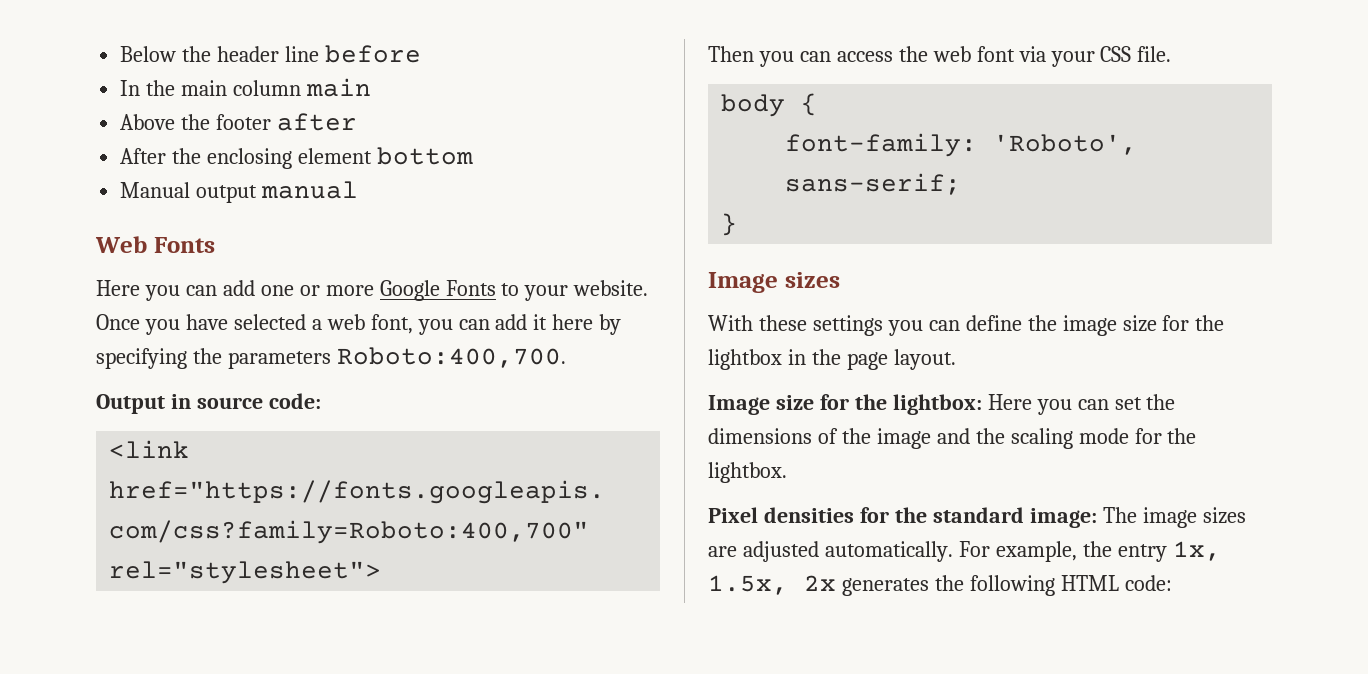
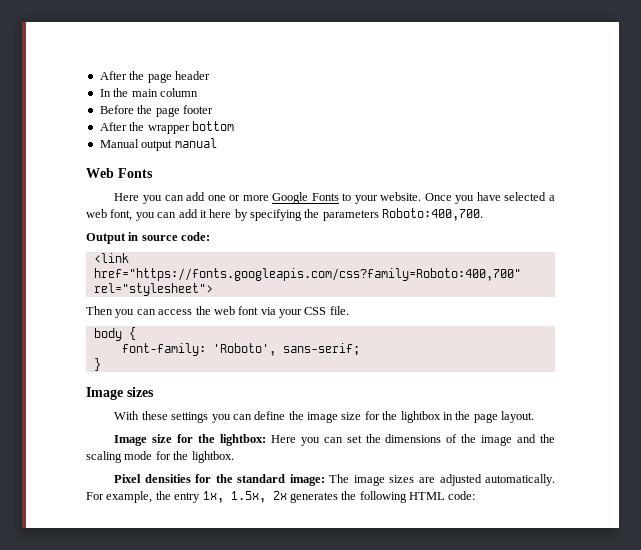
[120,46,212,62] Below the -> [99,71,172,83] After the page
[285,45,421,63] line before -> (210, 75) none
[305,78,371,97] [120,114,211,130] main // Above the -> [99,105,180,117] // Before the page
[277,113,358,131] [120,148,373,169] after // After the enclosing element -> [99,122,190,134] // After the wrapper

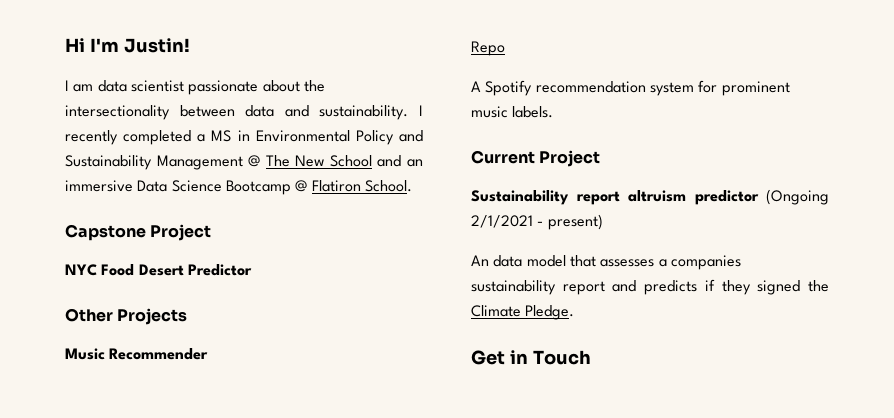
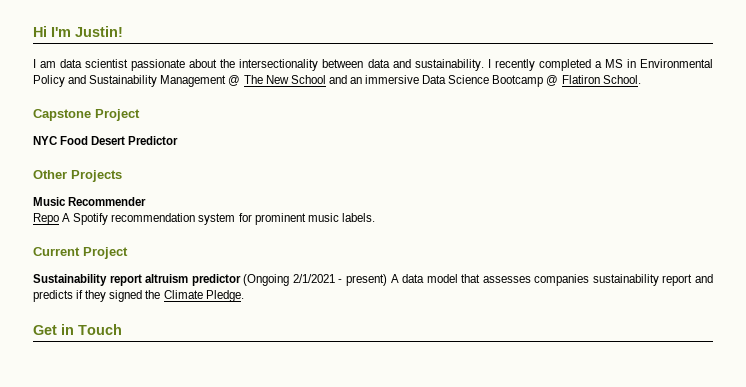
(505, 48) // -> (59, 219) none
[471,255,489,266] // An -> [390,274,399,283] A
[658,259,667,267] a -> (531, 279) none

|---|

Give back exactly the lines from the line with "[305,78,371,97] [120,114,211,130] main" through the end of the material above, inclusive, with no pictures.

[305,78,371,97] [120,114,211,130] main // Above the -> [99,105,180,117] // Before the page
[277,113,358,131] [120,148,373,169] after // After the enclosing element -> [99,122,190,134] // After the wrapper

(505, 48) // -> (59, 219) none
[471,255,489,266] // An -> [390,274,399,283] A
[658,259,667,267] a -> (531, 279) none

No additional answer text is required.